Anyone seen this? Or played the original Anki Drive?






 


 


 

Its like Mario Kart in your living room with weapons and all! Was given Anki Drive today as a Valentines presie and its great fun lol Looking forward to the new version for Xmas haha 

You use your IOS or Android devices to control the cars! very addictive!


----------



## Tim Harrison (14 Feb 2015)

That looks bonkers...next generation slot car racing...without the slots...whatever next.


----------



## kirk (15 Feb 2015)

The only thing we get for valentines is each others presence  that's brilliant can't wait till people are sick of them and I can find them at the car boot.


----------



## Ryan Thang To (15 Feb 2015)

i want it lol look like a lot of fun


----------



## LondonDragon (15 Feb 2015)

Great fun indeed and I can only apologise to her for taking her watch the awful musical that is Cats at the Palladium lol can't believe it was even worse than Thriller! lol now I have to make it up to her somehow lol guess the meal and flowers made up for it earlier in the day! lol


----------



## Greenfinger2 (15 Feb 2015)

Hi Londondragon,

The Grandson will love that so will i  Can you buy it in the UK ??


----------



## LondonDragon (15 Feb 2015)

Greenfinger2 said:


> The Grandson will love that so will i  Can you buy it in the UK ??

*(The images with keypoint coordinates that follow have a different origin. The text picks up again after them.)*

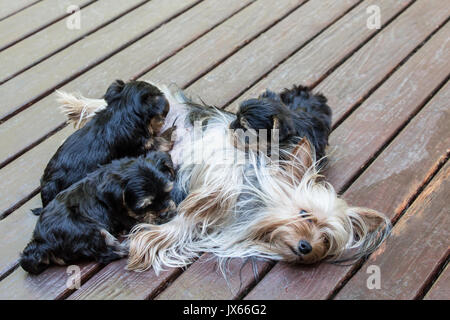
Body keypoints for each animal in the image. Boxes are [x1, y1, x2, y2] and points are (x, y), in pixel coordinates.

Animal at [20, 151, 176, 274]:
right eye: (143, 206)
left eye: (167, 193)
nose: (165, 214)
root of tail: (41, 242)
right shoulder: (124, 215)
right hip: (85, 229)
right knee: (107, 251)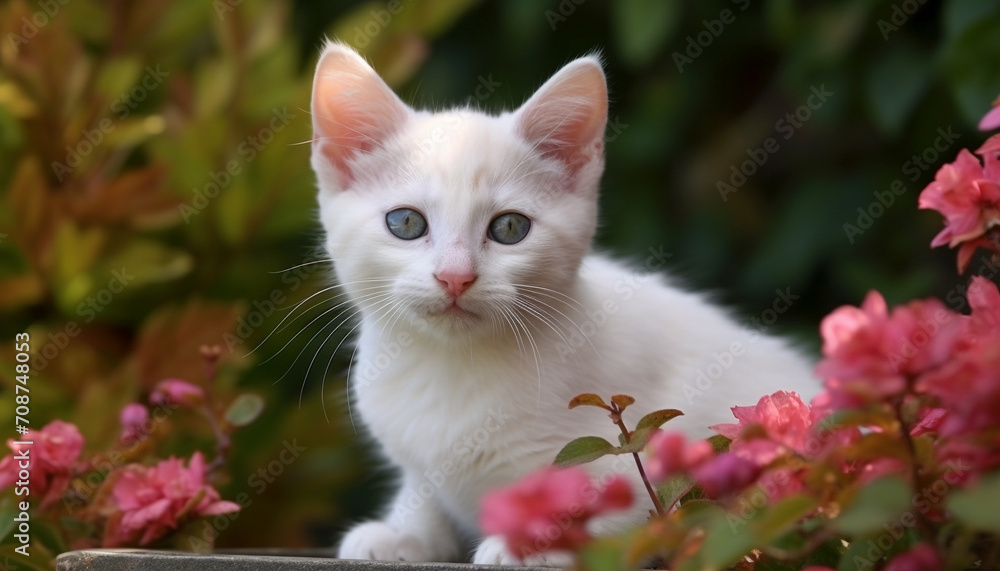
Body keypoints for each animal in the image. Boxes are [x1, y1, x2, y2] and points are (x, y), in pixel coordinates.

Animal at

There is a started kit here for sale http://www.ebay.co.uk/itm/Anki-Driv...963?pt=LH_DefaultDomain_3&hash=item1c4e27de5b  more information on their website https://anki.com/uk/anki-drive/starter-kit

The one you can build is not out until the end of the year, only the one you can layout as a mat, there are 3 mats available at the moment.

The Cars have AI built in which means you can play against them as a single player, there are different levels etc and weapons, this robotics stuff interest me, but maybe too old for this LOL


----------



## naughtymoose (15 Feb 2015)

I am SO not ever going to be allowed one of these...


----------



## LondonDragon (16 Feb 2015)

naughtymoose said:


> I am SO not ever going to be allowed one of these...


Well why not?? Just go for it  I just purchased a couple more cars last night lol


----------